Department of Defense

About the DOD

The US Department of Defense functions differently than most other federal agencies, as success relies on developing and vetting proposal ideas with Program Officers, rather than simply responding to a solicitation. Below are some resources to help guide you as you begin the relationship-building process with DOD program officers.

Research Programs of the DOD

Preparing to make first contact with the Program Officer

A useful thing to do on first contact is to send the Program Officer (PO) a “research menu” or white paper. A research menu is a 1-2 page document describing 3-4 research ideas. Each idea is a paragraph or two and highlights a well-defined scientific question that you have an interest in answering.

A graphic is fine if it’s illustrative, but please keep the menu to two pages so that it can be reviewed reasonably quickly. As you can imagine, POs get a lot of emails every week from researchers such as yourself.

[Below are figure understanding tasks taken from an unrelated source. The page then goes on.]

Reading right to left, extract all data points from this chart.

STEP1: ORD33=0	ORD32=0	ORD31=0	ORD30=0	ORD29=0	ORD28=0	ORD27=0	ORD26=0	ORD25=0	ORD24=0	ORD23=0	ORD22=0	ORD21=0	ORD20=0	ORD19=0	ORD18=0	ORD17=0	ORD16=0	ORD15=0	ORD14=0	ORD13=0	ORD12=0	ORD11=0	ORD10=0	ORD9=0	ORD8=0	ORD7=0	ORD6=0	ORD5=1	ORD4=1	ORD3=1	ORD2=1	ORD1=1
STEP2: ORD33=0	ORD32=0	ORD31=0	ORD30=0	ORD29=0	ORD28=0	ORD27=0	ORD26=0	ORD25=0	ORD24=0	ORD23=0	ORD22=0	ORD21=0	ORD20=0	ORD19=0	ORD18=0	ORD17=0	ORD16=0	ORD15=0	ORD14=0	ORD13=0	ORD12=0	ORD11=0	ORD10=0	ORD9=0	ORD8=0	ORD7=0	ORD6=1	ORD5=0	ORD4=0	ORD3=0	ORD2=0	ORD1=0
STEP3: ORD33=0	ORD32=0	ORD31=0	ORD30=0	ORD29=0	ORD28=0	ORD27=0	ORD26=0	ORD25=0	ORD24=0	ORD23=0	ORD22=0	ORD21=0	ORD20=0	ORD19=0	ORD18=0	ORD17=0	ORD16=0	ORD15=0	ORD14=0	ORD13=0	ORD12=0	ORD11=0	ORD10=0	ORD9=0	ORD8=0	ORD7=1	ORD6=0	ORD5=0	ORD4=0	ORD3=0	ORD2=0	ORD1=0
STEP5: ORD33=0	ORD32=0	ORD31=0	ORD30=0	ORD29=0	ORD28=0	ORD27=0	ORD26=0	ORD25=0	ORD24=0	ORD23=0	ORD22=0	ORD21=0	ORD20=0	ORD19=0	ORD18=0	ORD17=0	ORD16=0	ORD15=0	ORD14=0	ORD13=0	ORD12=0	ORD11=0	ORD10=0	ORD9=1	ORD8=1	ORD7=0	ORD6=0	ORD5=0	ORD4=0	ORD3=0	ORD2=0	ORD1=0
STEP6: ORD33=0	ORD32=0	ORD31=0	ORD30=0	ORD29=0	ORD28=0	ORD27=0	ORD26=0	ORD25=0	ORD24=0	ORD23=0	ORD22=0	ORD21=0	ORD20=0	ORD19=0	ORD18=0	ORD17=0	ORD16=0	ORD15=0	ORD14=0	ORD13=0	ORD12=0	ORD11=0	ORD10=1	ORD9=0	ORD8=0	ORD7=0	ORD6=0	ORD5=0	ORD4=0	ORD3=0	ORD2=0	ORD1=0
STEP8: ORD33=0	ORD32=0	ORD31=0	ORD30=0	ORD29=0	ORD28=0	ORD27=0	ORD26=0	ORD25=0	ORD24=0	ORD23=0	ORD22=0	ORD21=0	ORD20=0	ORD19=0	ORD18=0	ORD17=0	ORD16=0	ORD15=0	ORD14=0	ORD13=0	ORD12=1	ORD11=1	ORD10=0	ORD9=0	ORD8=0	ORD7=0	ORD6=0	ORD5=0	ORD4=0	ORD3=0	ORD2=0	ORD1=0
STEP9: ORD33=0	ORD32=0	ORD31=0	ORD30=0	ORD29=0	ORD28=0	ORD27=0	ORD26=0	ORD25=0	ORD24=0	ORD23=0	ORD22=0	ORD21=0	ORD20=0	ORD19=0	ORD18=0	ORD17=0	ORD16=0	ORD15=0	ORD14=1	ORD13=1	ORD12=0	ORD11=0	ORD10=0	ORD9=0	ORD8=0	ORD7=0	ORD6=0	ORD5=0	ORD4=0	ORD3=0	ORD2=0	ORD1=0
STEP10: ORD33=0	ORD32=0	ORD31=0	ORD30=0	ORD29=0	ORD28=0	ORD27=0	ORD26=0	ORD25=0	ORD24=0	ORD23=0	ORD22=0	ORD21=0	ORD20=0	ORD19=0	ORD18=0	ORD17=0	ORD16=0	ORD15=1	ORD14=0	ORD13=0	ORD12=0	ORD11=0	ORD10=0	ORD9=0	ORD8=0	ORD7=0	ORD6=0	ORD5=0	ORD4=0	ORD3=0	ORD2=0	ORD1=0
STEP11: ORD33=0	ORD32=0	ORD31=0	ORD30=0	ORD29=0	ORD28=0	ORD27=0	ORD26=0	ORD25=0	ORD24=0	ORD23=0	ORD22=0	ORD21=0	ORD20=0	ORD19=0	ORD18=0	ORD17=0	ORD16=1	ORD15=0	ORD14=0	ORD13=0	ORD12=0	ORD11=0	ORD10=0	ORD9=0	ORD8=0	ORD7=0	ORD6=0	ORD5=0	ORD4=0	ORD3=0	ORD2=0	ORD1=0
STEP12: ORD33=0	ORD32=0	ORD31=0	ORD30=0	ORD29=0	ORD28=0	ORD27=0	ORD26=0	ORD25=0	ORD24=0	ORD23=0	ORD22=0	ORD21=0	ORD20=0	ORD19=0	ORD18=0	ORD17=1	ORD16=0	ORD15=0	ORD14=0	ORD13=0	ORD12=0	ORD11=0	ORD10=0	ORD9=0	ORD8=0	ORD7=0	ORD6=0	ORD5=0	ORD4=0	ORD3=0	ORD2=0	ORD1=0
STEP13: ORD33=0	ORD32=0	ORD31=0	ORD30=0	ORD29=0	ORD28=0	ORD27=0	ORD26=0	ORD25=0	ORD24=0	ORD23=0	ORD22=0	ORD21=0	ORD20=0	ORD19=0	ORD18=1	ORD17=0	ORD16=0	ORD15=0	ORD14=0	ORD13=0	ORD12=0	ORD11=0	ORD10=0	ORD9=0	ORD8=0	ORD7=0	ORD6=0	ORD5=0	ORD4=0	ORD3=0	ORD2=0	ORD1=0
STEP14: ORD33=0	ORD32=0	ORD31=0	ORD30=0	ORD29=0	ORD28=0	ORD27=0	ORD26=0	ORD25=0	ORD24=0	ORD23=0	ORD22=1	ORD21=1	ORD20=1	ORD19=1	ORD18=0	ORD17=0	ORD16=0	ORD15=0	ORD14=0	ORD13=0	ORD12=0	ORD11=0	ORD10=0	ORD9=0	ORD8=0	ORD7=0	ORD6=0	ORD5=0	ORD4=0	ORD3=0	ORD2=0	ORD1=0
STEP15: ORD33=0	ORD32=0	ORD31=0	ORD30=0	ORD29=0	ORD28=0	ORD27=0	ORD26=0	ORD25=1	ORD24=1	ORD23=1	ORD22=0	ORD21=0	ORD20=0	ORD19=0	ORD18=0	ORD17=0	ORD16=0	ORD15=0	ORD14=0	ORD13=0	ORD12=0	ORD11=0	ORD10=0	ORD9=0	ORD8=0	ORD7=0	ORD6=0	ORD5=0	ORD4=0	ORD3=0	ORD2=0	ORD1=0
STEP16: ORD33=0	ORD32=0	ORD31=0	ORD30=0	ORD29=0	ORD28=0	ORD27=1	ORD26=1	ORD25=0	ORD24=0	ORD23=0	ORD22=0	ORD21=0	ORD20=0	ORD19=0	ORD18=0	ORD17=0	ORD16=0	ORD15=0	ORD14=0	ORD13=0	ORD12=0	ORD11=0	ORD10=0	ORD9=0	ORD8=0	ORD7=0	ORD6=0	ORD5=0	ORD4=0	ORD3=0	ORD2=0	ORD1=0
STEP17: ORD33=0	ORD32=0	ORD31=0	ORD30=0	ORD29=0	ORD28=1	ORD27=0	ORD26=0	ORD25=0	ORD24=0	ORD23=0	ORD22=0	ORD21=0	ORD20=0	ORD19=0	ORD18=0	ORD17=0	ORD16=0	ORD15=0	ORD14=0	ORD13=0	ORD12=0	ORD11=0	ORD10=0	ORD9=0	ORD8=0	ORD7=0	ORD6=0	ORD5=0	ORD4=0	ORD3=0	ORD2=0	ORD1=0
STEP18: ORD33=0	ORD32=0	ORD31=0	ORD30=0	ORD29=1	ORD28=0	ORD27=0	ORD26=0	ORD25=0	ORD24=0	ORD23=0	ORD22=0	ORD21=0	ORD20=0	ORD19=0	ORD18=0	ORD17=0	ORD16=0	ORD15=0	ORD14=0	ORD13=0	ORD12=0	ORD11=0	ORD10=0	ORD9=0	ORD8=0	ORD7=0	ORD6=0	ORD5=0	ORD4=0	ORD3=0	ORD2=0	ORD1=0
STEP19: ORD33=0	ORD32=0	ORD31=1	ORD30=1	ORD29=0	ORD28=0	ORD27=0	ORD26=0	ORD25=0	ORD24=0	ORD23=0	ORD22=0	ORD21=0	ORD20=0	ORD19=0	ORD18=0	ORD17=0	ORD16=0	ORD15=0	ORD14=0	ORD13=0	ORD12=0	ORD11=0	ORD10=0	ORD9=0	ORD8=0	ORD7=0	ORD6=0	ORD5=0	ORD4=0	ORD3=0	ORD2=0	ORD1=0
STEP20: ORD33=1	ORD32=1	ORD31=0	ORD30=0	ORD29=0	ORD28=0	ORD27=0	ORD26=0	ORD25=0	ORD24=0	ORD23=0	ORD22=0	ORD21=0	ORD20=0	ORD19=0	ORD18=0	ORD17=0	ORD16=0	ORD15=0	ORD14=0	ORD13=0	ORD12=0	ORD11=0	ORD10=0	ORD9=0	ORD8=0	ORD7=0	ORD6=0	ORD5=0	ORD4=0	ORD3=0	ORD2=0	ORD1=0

Questions to help formulate your white paper

Thorough answers to the following questions will likely be required in a white paper, so as you formulate the short descriptions, keep them in the back of your mind.

  • Is it basic research?
  • What's the scientific question(s)?
  • Why is it a hard question?
  • Why you? Why now? (What's the novelty of your skills/abilities/approach/etc. that makes you think you can get in the vicinity of an answer?)
  • So what? (Why does it matter to the scientific community?)
  • Where's the risk?
  • What will it take?

Please don't belabor the background or motivation. Assume the PO has sufficient knowledge of his/her field and about the needs of the service for which they work (Army, Navy, Air Force). If the PO has questions, follow-up is easy.

Purpose of menu/ white paper for DOD Program Officer

  1. The PO can quickly get a sense of the scope of your interests and where they might overlap with programmatic priorities. Make sure that at least one of your ideas is something other than the topic areas listed on the website/in the BAA.
    • POs are scientists and engineers and enjoy being surprised by things we don’t know about.
    • Also, if you have a scientifically risky idea, include that too! If the PO has an interest, then a whitepaper on the topic of choice will be encouraged.
    • Refer to the specific organization’s open BAA for basic research to make sure that the ideas you present are more or less on target to capture the PO’s interest.
  2. For those ideas that don’t find financial support, at least now the PO is aware of them and can promote them to others within the DoD science and technology community who might find them interesting. Scientific match-making is among the top duties of DoD POs, but they can’t promote you to others if they don’t know about the new ideas you have. Though POs may scan the literature, that will only tell them about what has been done, not about the bold new ideas you want to do.